** THE TASK **
Identify and copy every line of the records below that contains the word "this". Case counts.

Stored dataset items
....................
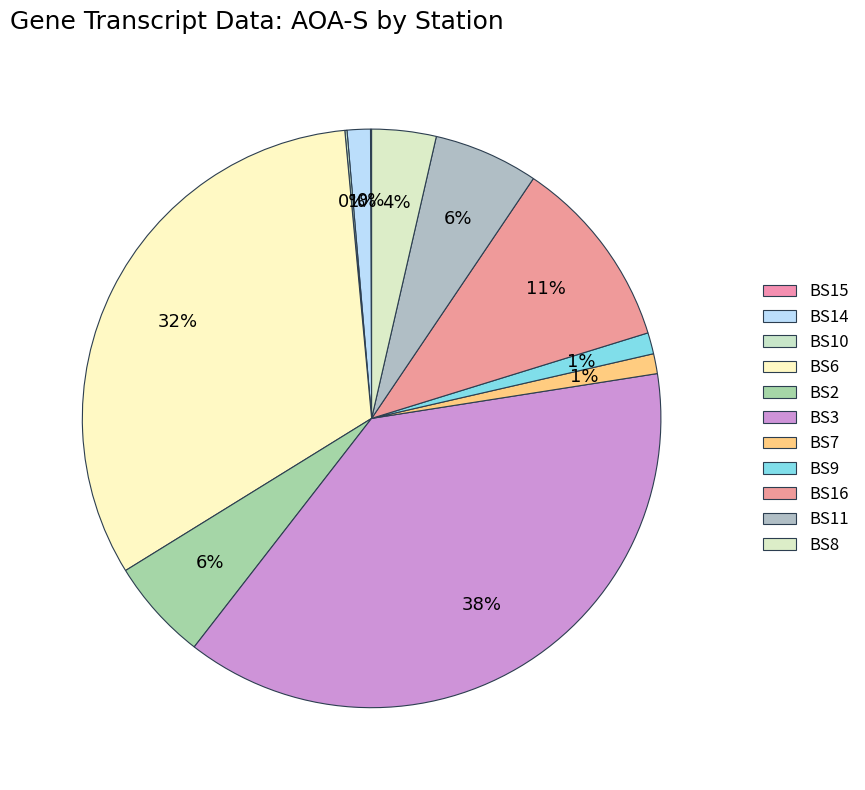

Is there any slice that represents more than half of the pie?

No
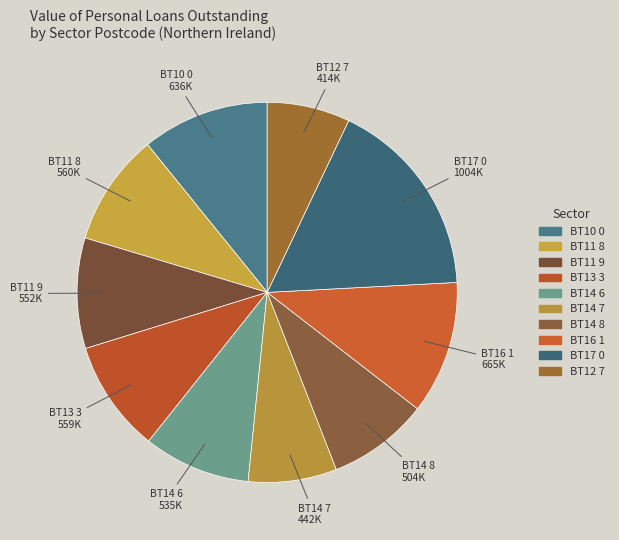

How many slices are in this pie chart?

10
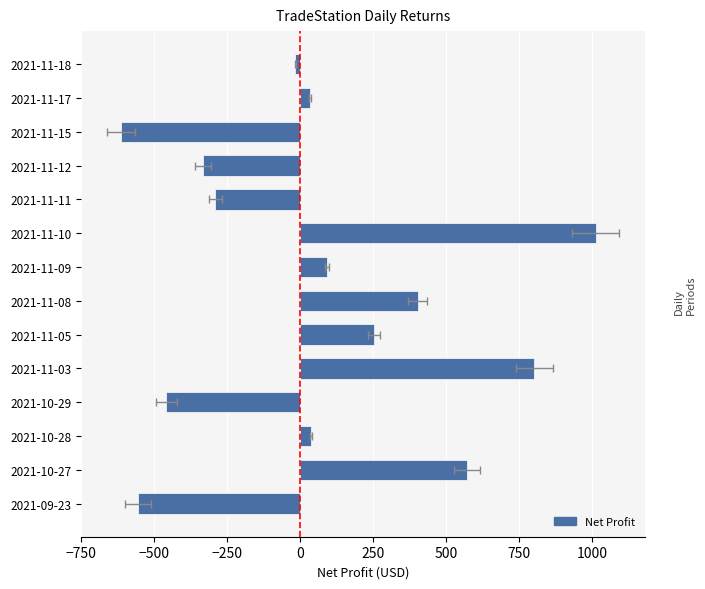

How many positive values are there?

8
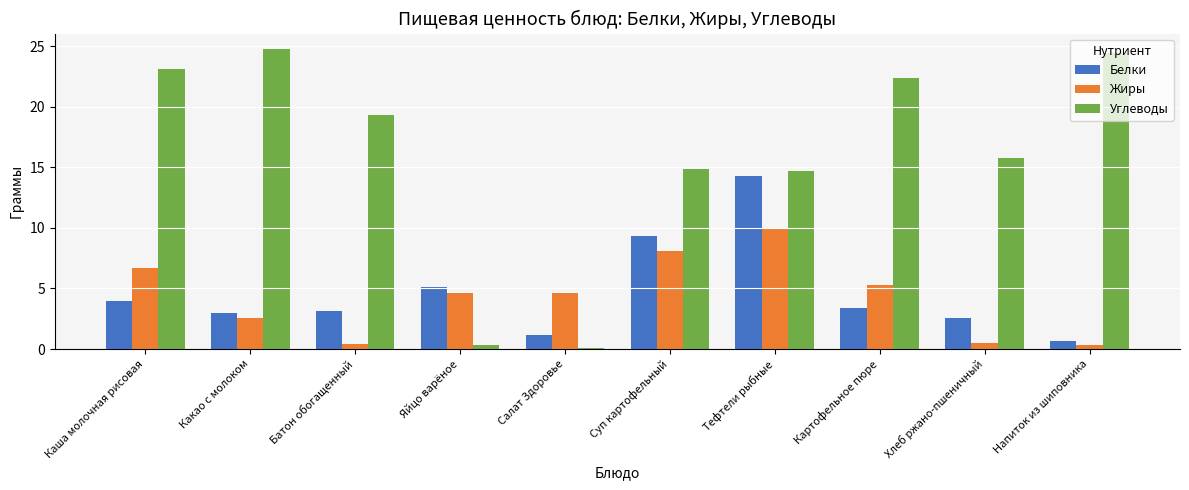

Which series changed the most between Картофельное пюре and Хлеб ржано-пшеничный?

Углеводы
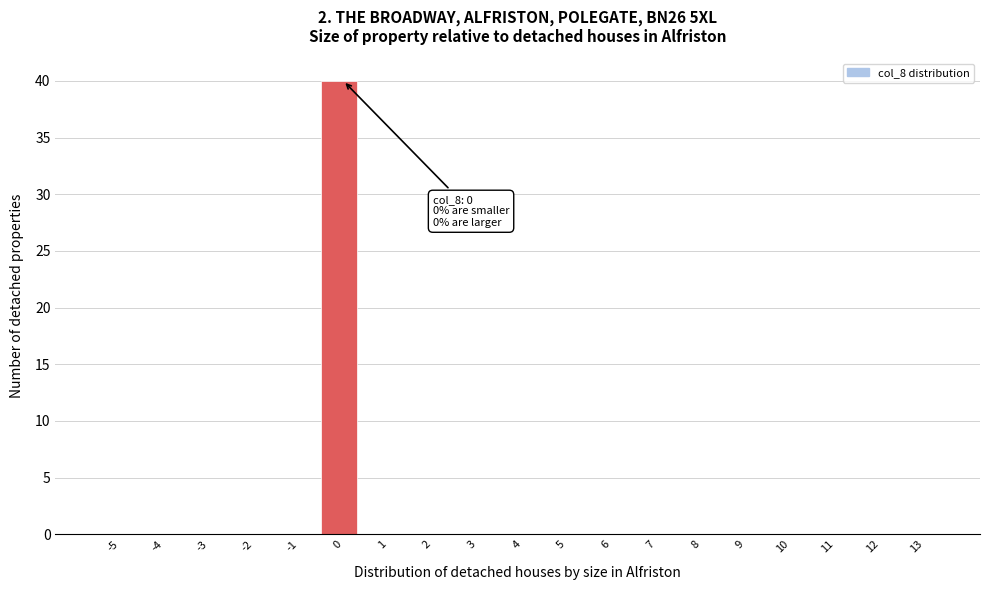

Reading left to right, list all the values displayed in this chart.

-5=0	-4=0	-3=0	-2=0	-1=0	0=40	1=0	2=0	3=0	4=0	5=0	6=0	7=0	8=0	9=0	10=0	11=0	12=0	13=0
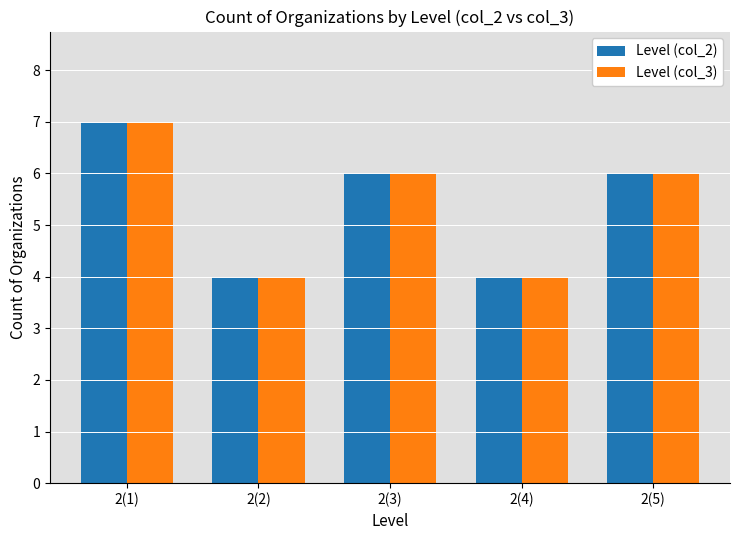

What is the highest value of the Level (col_3) series?

7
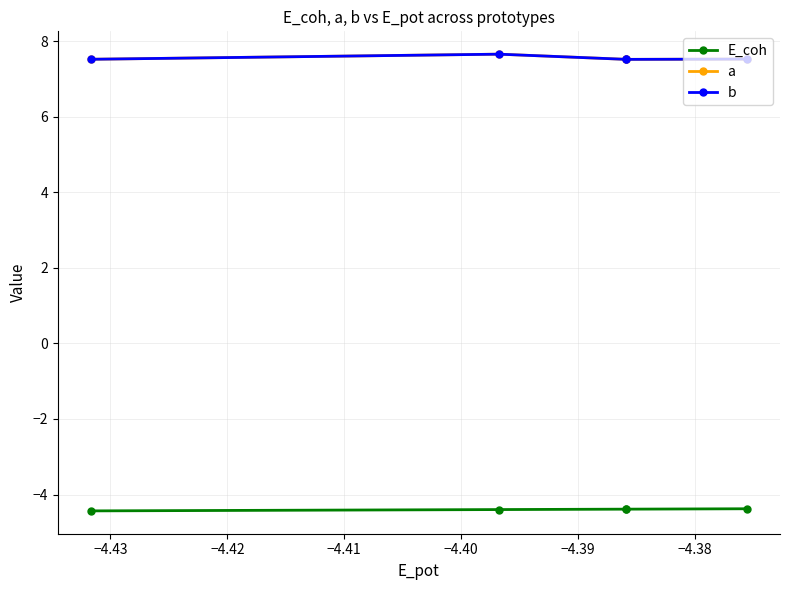

True or false: b has more than 2 interior local peaks.

False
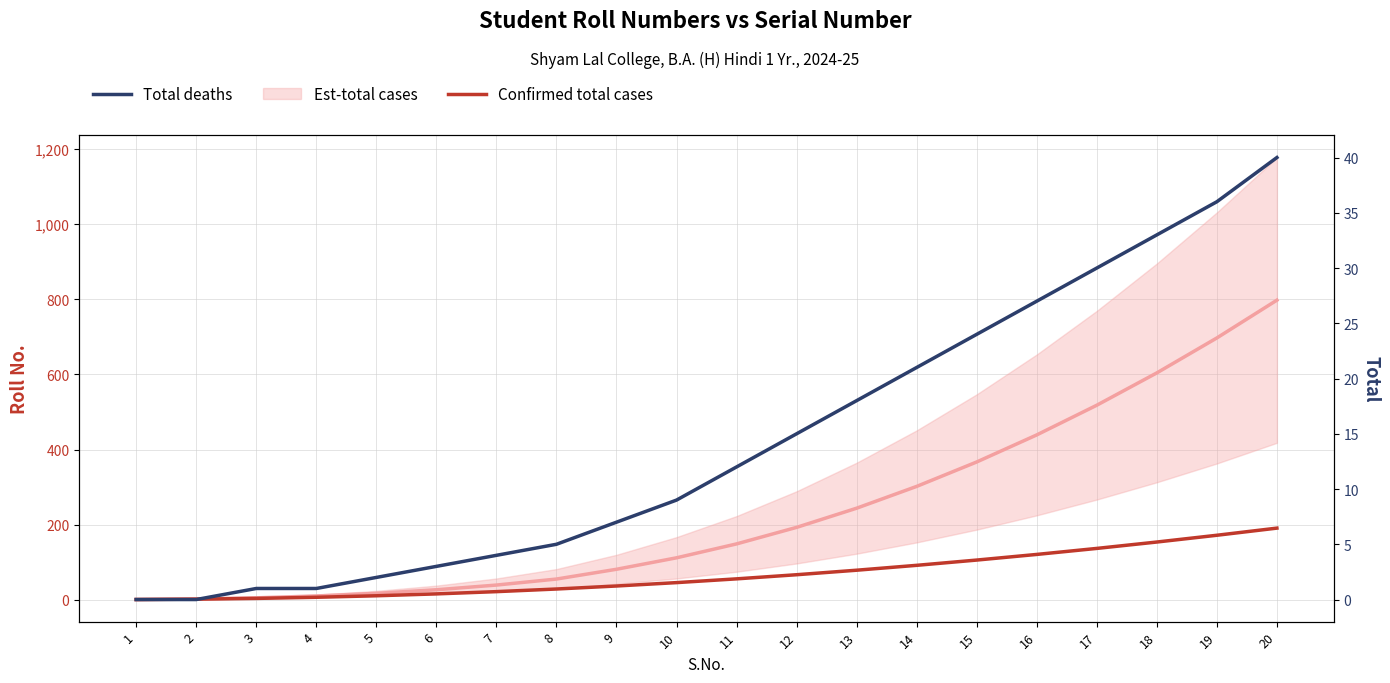

What is the sum of all Confirmed total cases values?

1350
....................
** WRITTEN SOLUTION **
How many slices are in this pie chart?
Reading left to right, list all the values displayed in this chart.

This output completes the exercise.